Llamasoft Minotron 2112

No need to dust down your Amiga or Atari thanks to the Minotaur Project

For over 20 years, his company Llamasoft has created digital nonsense: games that defy explanation and split opinion quicker than you can spread Marmite on toast. And Minotron: 2112, the second iOS game to come out of Llamasoft's Minotaur Project, is no different.

The philosophy behind the Minotaur Project is simple: to make new games in the style of old hardware, to recapture the pure, abstract aesthetic of gaming's early days and serve it as a nostalgic counterpoint to today's reality-laden gameplay experience.

The first release, Minotaur Rescue, was a delightful blend of Asteroids and Defender served up in an Atari VCS style with a novel touchscreen control scheme and Minter's trademark bizarre art direction.

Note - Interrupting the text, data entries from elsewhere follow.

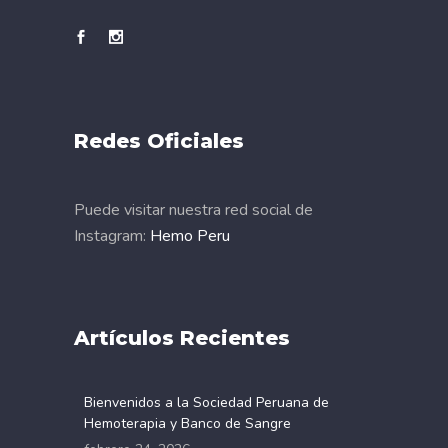
Redes Oficiales
Puede visitar nuestra red social de
Instagram:
Hemo Peru
Artículos Recientes
Bienvenidos a la Sociedad Peruana de
Hemoterapia y Banco de Sangre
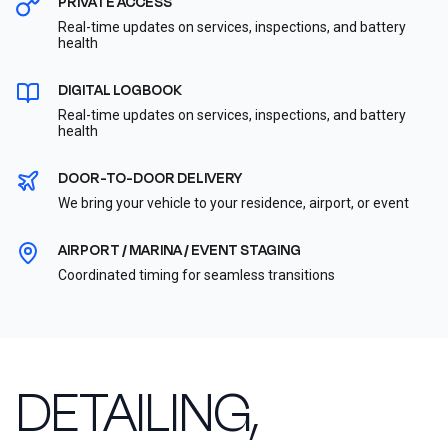
PRIVATE ACCESS
Real-time updates on services, inspections, and battery
health
DIGITAL LOGBOOK
Real-time updates on services, inspections, and battery
health
DOOR-TO-DOOR DELIVERY
We bring your vehicle to your residence, airport, or event
AIRPORT / MARINA / EVENT STAGING
Coordinated timing for seamless transitions
DETAILING,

In Minotron, Llamasoft raids its own back catalogue to re-imagine its classic Amiga and Atari ST shareware title, Llamatron: 2112 – itself a reworking of the original arcade twin-stick shooter, Robotron 2084.

Llamasoft Minotron 2112

8-bit graphics, tasteful as ever

Minotron's premise is, if predictably nonsensical, at least uncomplicated. You need to guide your Minotaur through 99 cluttered arenas, rescuing various cloven-hoofed Beasties while clearing each stage of Gruntles – an 8-bit motley crew of 1980s gaming and pop-culture ephemera, from space invaders and manic miners, to coke cans and even giant Mandelbrot fractals.